▸ **Exercise**
Set down each entry as it stands. Skip the pictures.

===== Material provided =====

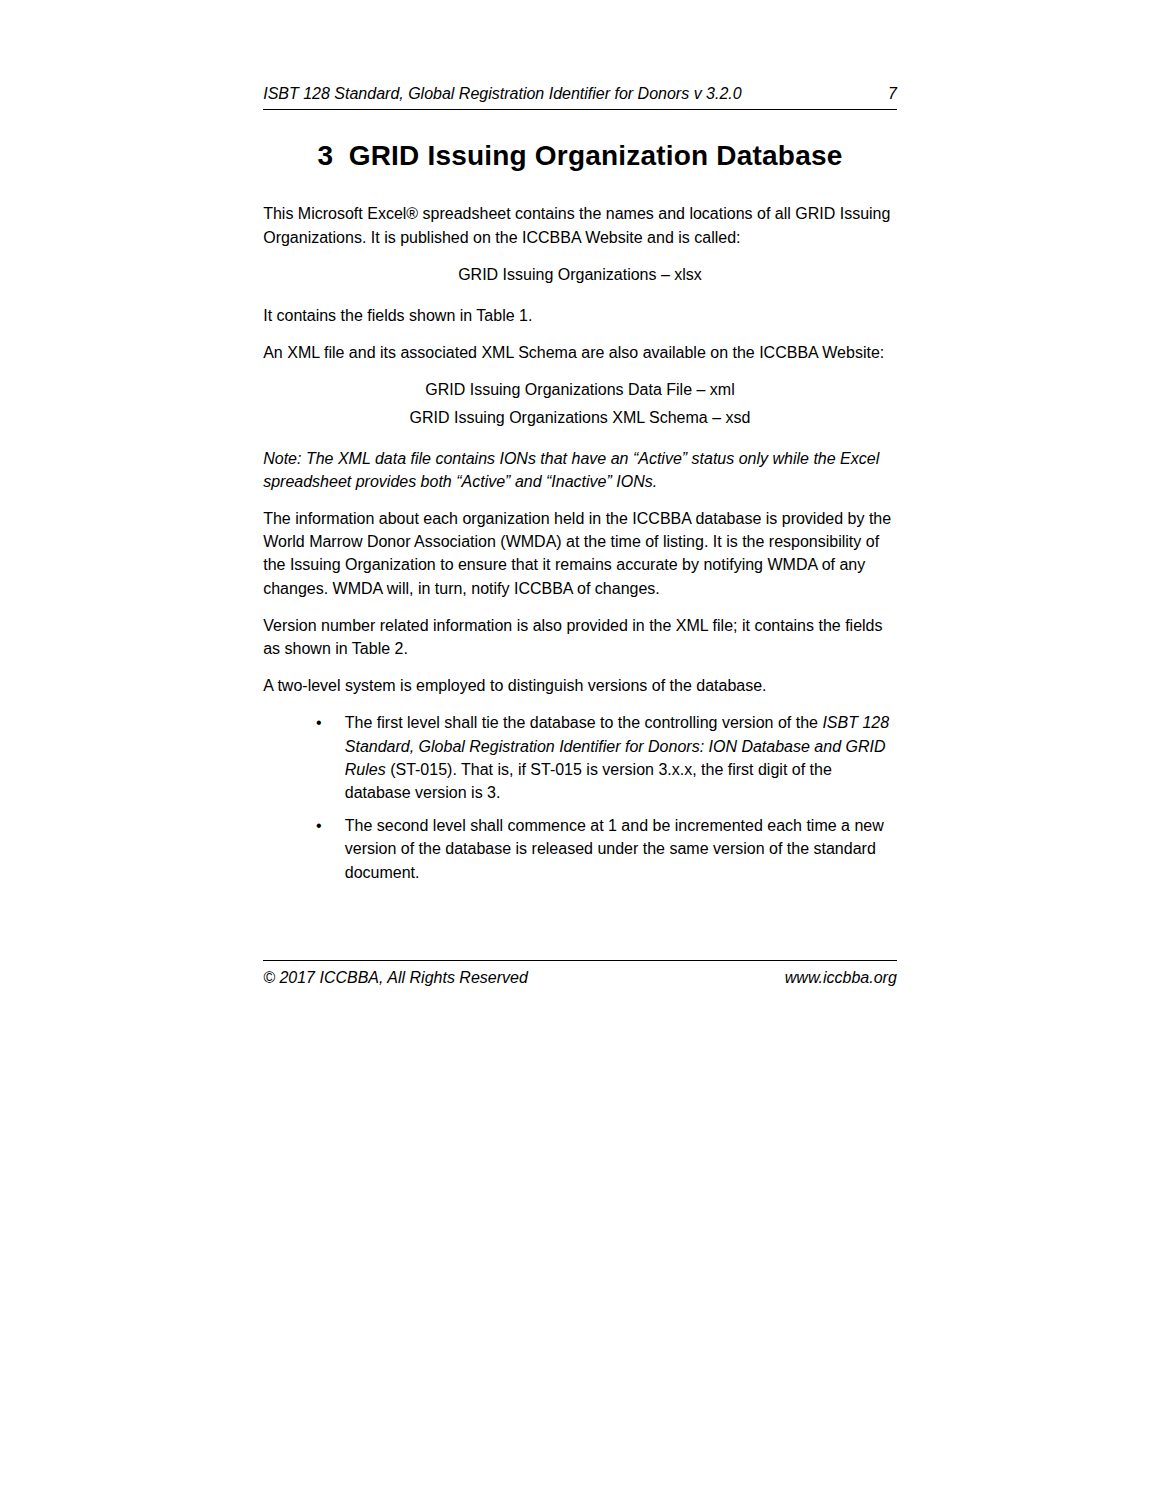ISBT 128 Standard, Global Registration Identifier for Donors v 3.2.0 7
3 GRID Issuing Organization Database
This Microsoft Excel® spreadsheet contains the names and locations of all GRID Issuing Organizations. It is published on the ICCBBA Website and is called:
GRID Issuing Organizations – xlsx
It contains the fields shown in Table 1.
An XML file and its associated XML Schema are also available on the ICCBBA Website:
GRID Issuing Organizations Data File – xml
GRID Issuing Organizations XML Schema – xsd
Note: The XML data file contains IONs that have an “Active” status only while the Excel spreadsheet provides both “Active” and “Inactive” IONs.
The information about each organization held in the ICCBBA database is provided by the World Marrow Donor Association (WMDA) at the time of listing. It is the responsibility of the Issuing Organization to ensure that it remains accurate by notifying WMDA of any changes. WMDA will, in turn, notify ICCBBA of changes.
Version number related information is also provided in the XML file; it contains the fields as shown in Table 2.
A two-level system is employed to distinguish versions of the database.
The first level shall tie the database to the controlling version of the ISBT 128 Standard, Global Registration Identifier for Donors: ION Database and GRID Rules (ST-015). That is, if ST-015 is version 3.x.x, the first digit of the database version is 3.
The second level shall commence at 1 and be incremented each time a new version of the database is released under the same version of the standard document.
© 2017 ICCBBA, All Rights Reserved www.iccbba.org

=====

▸ **Written answer**
ISBT 128 Standard, Global Registration Identifier for Donors v 3.2.0 7
3 GRID Issuing Organization Database
This Microsoft Excel® spreadsheet contains the names and locations of all GRID Issuing Organizations. It is published on the ICCBBA Website and is called:
GRID Issuing Organizations – xlsx
It contains the fields shown in Table 1.
An XML file and its associated XML Schema are also available on the ICCBBA Website:
GRID Issuing Organizations Data File – xml
GRID Issuing Organizations XML Schema – xsd
Note: The XML data file contains IONs that have an “Active” status only while the Excel spreadsheet provides both “Active” and “Inactive” IONs.
The information about each organization held in the ICCBBA database is provided by the World Marrow Donor Association (WMDA) at the time of listing. It is the responsibility of the Issuing Organization to ensure that it remains accurate by notifying WMDA of any changes. WMDA will, in turn, notify ICCBBA of changes.
Version number related information is also provided in the XML file; it contains the fields as shown in Table 2.
A two-level system is employed to distinguish versions of the database.
The first level shall tie the database to the controlling version of the ISBT 128 Standard, Global Registration Identifier for Donors: ION Database and GRID Rules (ST-015). That is, if ST-015 is version 3.x.x, the first digit of the database version is 3.
The second level shall commence at 1 and be incremented each time a new version of the database is released under the same version of the standard document.
© 2017 ICCBBA, All Rights Reserved www.iccbba.org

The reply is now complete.